State transitions are defined in state elements in the type’s xml file. They are used to indicate when a different state should become active. States can apply specific formatting to a section and control when other transitions or keyword highlighting can occur. For example in most languages keywords aren’t highlighted within strings or comments but those sections do want different formatting.
cpp.xml
<state name="Block comment" id="2" type="includeStart" colour="darkGreen"
allowNestedStates="false" useEscapeChar="false"
<startType type="cpp" id="0" />
The state element has a set of attributes on it which define how the state transition works. The startType elements define the type name and state id combination in which the language transition can start. For example you can’t start a comment in the middle of a quoted sequence
Attribute | Description | Default Value |
name | The descriptive name of the state | “” |
id | A number used to identify the state to other transitions | 0 |
type | Controls how the state is handled. The options are includeStart – state colour is applied before the start sequence and lasts until the end excludeStart – state colour is applied after the start sequence and lasts until the end includeStartWord – state colour is applied only to the start and end sequences NoColour – state colour is not applied | pre |
colour | The colour to use for the state | “” |
allowNestedStates | Controls whether or not state transitions should be tested when in this state | false |
useEscapeChar | Indicates if the start or end sequence should be checked to see if it’s escaped using the type’s defined escape character | false |
start | The character sequence used to trigger state transition. | “” |
end | The character sequence used to trigger the transition back to the previous state. The special “~line” sequence indicates the state ends at the end of the line and the “~word” sequence indicates it ends at the end of the word. | “” |
regEx | regular expression used to ensure only whole words are detected | "[a-zA-Z0-9]" |
words | If set to sym this is the last of words that can be included in the start sequence. The special “~word” sequence means all words that meet the regEx are valid. | |
Code
State.h
Type: Header file
Language: C++
State.h State.cpp
The State class stores information about state transitions. A state is used to control what formatting conditions are valid. It contains methods to detect the start and end of a state and to print the start and end.

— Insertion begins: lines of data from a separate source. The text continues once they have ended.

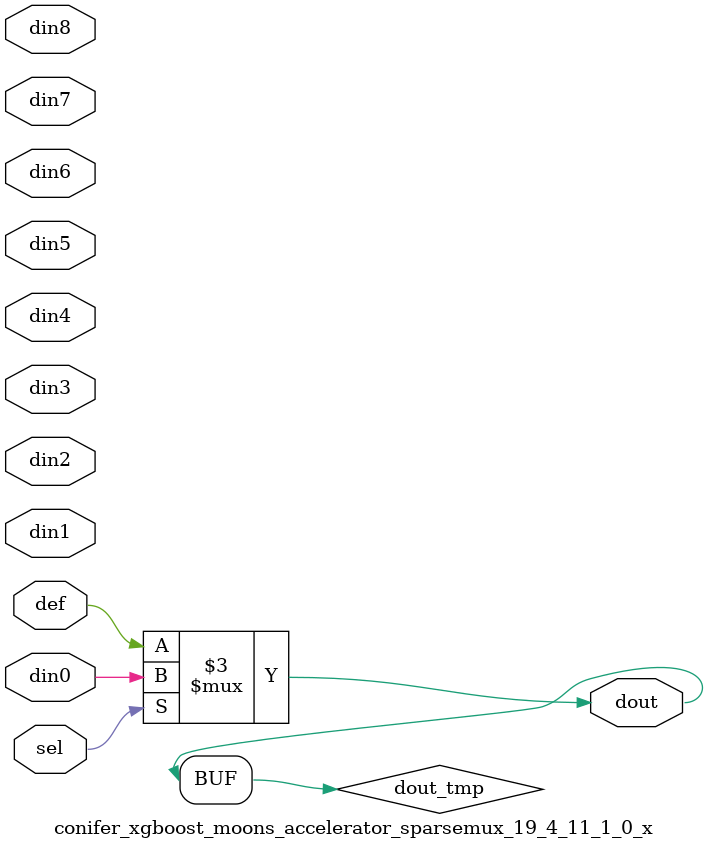
<source format=v>
`timescale 1ns / 1ps

module conifer_xgboost_moons_accelerator_sparsemux_19_4_11_1_0_x (din0,din1,din2,din3,din4,din5,din6,din7,din8,def,sel,dout);

parameter din0_WIDTH = 1;

parameter din1_WIDTH = 1;

parameter din2_WIDTH = 1;

parameter din3_WIDTH = 1;

parameter din4_WIDTH = 1;

parameter din5_WIDTH = 1;

parameter din6_WIDTH = 1;

parameter din7_WIDTH = 1;

parameter din8_WIDTH = 1;

parameter def_WIDTH = 1;
parameter sel_WIDTH = 1;
parameter dout_WIDTH = 1;

parameter [sel_WIDTH-1:0] CASE0 = 1;

parameter [sel_WIDTH-1:0] CASE1 = 1;

parameter [sel_WIDTH-1:0] CASE2 = 1;

parameter [sel_WIDTH-1:0] CASE3 = 1;

parameter [sel_WIDTH-1:0] CASE4 = 1;

parameter [sel_WIDTH-1:0] CASE5 = 1;

parameter [sel_WIDTH-1:0] CASE6 = 1;

parameter [sel_WIDTH-1:0] CASE7 = 1;

parameter [sel_WIDTH-1:0] CASE8 = 1;

parameter ID = 1;
parameter NUM_STAGE = 1;



input [din0_WIDTH-1:0] din0;

input [din1_WIDTH-1:0] din1;

input [din2_WIDTH-1:0] din2;

input [din3_WIDTH-1:0] din3;

input [din4_WIDTH-1:0] din4;

input [din5_WIDTH-1:0] din5;

input [din6_WIDTH-1:0] din6;

input [din7_WIDTH-1:0] din7;

input [din8_WIDTH-1:0] din8;

input [def_WIDTH-1:0] def;
input [sel_WIDTH-1:0] sel;

output [dout_WIDTH-1:0] dout;



reg [dout_WIDTH-1:0] dout_tmp;

always @ (*) begin
case (sel)
    
    CASE0 : dout_tmp = din0;
    
    CASE1 : dout_tmp = din1;
    
    CASE2 : dout_tmp = din2;
    
    CASE3 : dout_tmp = din3;
    
    CASE4 : dout_tmp = din4;
    
    CASE5 : dout_tmp = din5;
    
    CASE6 : dout_tmp = din6;
    
    CASE7 : dout_tmp = din7;
    
    CASE8 : dout_tmp = din8;
    
    default : dout_tmp = def;
endcase
end


assign dout = dout_tmp;



endmodule

</source>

the State() constructor creates a default state that’s used as the initial state for all languages.
The Lang(xmlNodePtr xmlNode) constructor first sets the State attributes to their default values and then uses the passed in XML object to decode the attributes from the type file along with start and end TypeIdPairs.

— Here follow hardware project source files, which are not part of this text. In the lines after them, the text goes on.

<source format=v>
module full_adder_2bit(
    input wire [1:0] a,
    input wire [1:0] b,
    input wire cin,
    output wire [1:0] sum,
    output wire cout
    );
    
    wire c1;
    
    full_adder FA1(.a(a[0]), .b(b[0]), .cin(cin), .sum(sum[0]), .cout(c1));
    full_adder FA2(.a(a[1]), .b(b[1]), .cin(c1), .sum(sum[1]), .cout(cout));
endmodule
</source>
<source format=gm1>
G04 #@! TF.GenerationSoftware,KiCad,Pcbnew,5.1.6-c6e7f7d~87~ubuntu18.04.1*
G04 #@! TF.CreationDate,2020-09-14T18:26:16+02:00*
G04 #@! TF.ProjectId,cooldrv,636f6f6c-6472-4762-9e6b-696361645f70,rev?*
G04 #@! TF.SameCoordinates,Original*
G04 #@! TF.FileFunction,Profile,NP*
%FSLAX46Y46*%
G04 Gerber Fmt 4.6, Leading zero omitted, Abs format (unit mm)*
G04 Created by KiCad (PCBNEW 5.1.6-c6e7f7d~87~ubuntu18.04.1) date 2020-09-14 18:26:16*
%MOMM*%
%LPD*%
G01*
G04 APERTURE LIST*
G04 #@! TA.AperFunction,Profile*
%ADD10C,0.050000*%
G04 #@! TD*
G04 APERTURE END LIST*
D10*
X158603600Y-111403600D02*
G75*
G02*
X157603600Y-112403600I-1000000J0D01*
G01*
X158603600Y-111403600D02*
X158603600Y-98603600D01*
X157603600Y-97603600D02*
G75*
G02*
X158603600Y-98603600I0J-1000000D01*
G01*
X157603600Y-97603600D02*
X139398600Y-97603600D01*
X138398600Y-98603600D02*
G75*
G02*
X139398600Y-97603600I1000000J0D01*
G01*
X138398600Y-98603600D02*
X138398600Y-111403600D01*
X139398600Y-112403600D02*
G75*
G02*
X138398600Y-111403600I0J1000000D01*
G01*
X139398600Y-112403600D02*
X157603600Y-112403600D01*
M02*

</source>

The IsStart(std::string line, int pos, TypeIdPair testType, std::string escape) method compares the start sequence for the state transition against the characters in the current line at the specified position. If the start sequence matches it then loops through the list of allowed start type name and state ids to see if any of them match the passed in pair. If useEscapeChar is true it then tests to see how many times the passed in escape character appears before the start sequence. If the start sequence matches, a type name and state id pair is found and there is an even number of escape characters before the start sequence or useEscapeChar is false the method returns true, otherwise it returns false.

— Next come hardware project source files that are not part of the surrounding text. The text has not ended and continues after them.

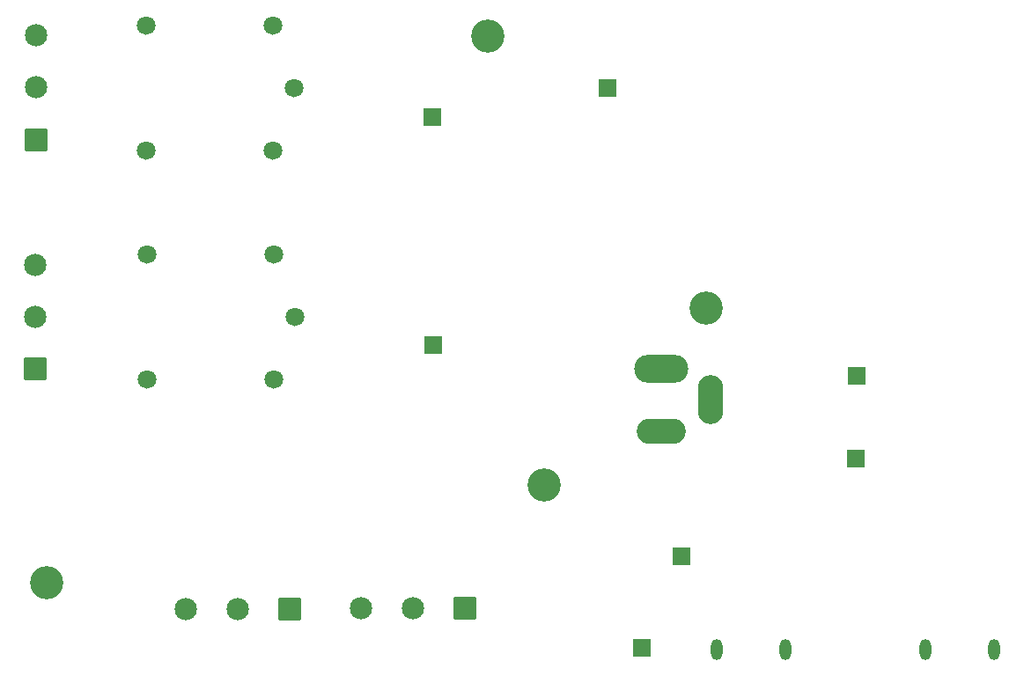
<source format=gbr>
%TF.GenerationSoftware,KiCad,Pcbnew,7.0.9*%
%TF.CreationDate,2024-04-07T16:06:58-05:00*%
%TF.ProjectId,Humidifier Subsystem,48756d69-6469-4666-9965-722053756273,rev?*%
%TF.SameCoordinates,Original*%
%TF.FileFunction,Soldermask,Bot*%
%TF.FilePolarity,Negative*%
%FSLAX46Y46*%
G04 Gerber Fmt 4.6, Leading zero omitted, Abs format (unit mm)*
G04 Created by KiCad (PCBNEW 7.0.9) date 2024-04-07 16:06:58*
%MOMM*%
%LPD*%
G01*
G04 APERTURE LIST*
G04 Aperture macros list*
%AMRoundRect*
0 Rectangle with rounded corners*
0 $1 Rounding radius*
0 $2 $3 $4 $5 $6 $7 $8 $9 X,Y pos of 4 corners*
0 Add a 4 corners polygon primitive as box body*
4,1,4,$2,$3,$4,$5,$6,$7,$8,$9,$2,$3,0*
0 Add four circle primitives for the rounded corners*
1,1,$1+$1,$2,$3*
1,1,$1+$1,$4,$5*
1,1,$1+$1,$6,$7*
1,1,$1+$1,$8,$9*
0 Add four rect primitives between the rounded corners*
20,1,$1+$1,$2,$3,$4,$5,0*
20,1,$1+$1,$4,$5,$6,$7,0*
20,1,$1+$1,$6,$7,$8,$9,0*
20,1,$1+$1,$8,$9,$2,$3,0*%
G04 Aperture macros list end*
%ADD10RoundRect,0.102000X0.975000X0.975000X-0.975000X0.975000X-0.975000X-0.975000X0.975000X-0.975000X0*%
%ADD11C,2.154000*%
%ADD12R,1.700000X1.700000*%
%ADD13C,1.808000*%
%ADD14O,5.204000X2.704000*%
%ADD15O,4.704000X2.454000*%
%ADD16O,2.454000X4.704000*%
%ADD17O,1.104000X2.004000*%
%ADD18C,3.200000*%
%ADD19RoundRect,0.102000X0.975000X-0.975000X0.975000X0.975000X-0.975000X0.975000X-0.975000X-0.975000X0*%
G04 APERTURE END LIST*
D10*
%TO.C,J4*%
X89400000Y-119400000D03*
D11*
X84400000Y-119400000D03*
X79400000Y-119400000D03*
%TD*%
D12*
%TO.C,J25*%
X127000000Y-105000000D03*
%TD*%
D10*
%TO.C,J5*%
X72547500Y-119500000D03*
D11*
X67547500Y-119500000D03*
X62547500Y-119500000D03*
%TD*%
D13*
%TO.C,K1*%
X73032651Y-91435000D03*
X71032653Y-85435000D03*
X58832653Y-85435000D03*
X58832653Y-97434998D03*
X71032653Y-97434998D03*
%TD*%
D14*
%TO.C,J1*%
X108325000Y-96375000D03*
D15*
X108325000Y-102375000D03*
D16*
X113025000Y-99375000D03*
%TD*%
D17*
%TO.C,J2*%
X133700000Y-123400000D03*
X140300000Y-123400000D03*
%TD*%
D12*
%TO.C,J14*%
X86400000Y-94100000D03*
%TD*%
%TO.C,J8*%
X110200000Y-114400000D03*
%TD*%
D18*
%TO.C,H4*%
X97000000Y-107600000D03*
%TD*%
D17*
%TO.C,J3*%
X113600000Y-123400000D03*
X120200000Y-123400000D03*
%TD*%
D12*
%TO.C,J11*%
X106400000Y-123200000D03*
%TD*%
%TO.C,J24*%
X127100000Y-97100000D03*
%TD*%
D19*
%TO.C,J6*%
X48132654Y-96435001D03*
D11*
X48132654Y-91435001D03*
X48132654Y-86435001D03*
%TD*%
D19*
%TO.C,J7*%
X48150002Y-74347500D03*
D11*
X48150002Y-69347500D03*
X48150002Y-64347500D03*
%TD*%
D13*
%TO.C,K2*%
X72950000Y-69400000D03*
X70950002Y-63400000D03*
X58750002Y-63400000D03*
X58750002Y-75399998D03*
X70950002Y-75399998D03*
%TD*%
D18*
%TO.C,H2*%
X49200000Y-117000000D03*
%TD*%
%TO.C,H1*%
X91600000Y-64400000D03*
%TD*%
D12*
%TO.C,J15*%
X86300000Y-72200000D03*
%TD*%
%TO.C,J12*%
X103100000Y-69400000D03*
%TD*%
D18*
%TO.C,H3*%
X112600000Y-90600000D03*
%TD*%
M02*

</source>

The IsEnd(std::string line, int pos, TypeIdPair testType, std::string escape) method compares the end sequence for the language transition against the characters in the current line at the specified position. If useEscapeChar is true it then tests to see how many times the passed in escape character appears before the start sequence. If the end sequence matches and there is an even number of escape characters before the end sequence or useEscapeChar is false the method returns true, otherwise it returns false.
The PrintStart(std::stringstream& lineStream, std::string line, int pos) method prints the start sequence of a state. If the state is includeStartWord or includeStart a span is started and then the start sequence is printed to lineStream. If the state is excludeStart and not marked to end after a word then the span is started after the start sequence is printed. If the state is includeStartWord then it tries to find a valid state word and closes the span. If the state is marked to end after a word then it tries to find a word from line and prints it before closing the span. The length of the start sequence and any words printed is returned.
The PrintEnd(std::stringstream& lineStream) method prints the end sequence of a state. If the state is includeStartWord a span is started and then the end sequence is printed to lineStream. If the state is not NoColour a closing span is then printed. The length of the end sequence is returned.
The PrintRestart(std::stringstream& lineStream) method is called when a state is re-opened after being temporarily halted to display something else. It prints the opening span to lineStream unless the state is includeStartWord or NoColour.
The PrintRestart(std::stringstream& lineStream) method is called when a state needs to be temporarily halted to display something else. It prints a closing span to lineStream unless the state is includeStartWord or NoColour.
The FindStateWord(std::string line, int pos) method loops through the lists of words defined on the state. If a word in the list matches what is at the current line position and isn’t a part of a larger word it returns the word. If the special “~word” sequence is found in the list it uses the regular expression to find the word starting at the current position in the line and returns it.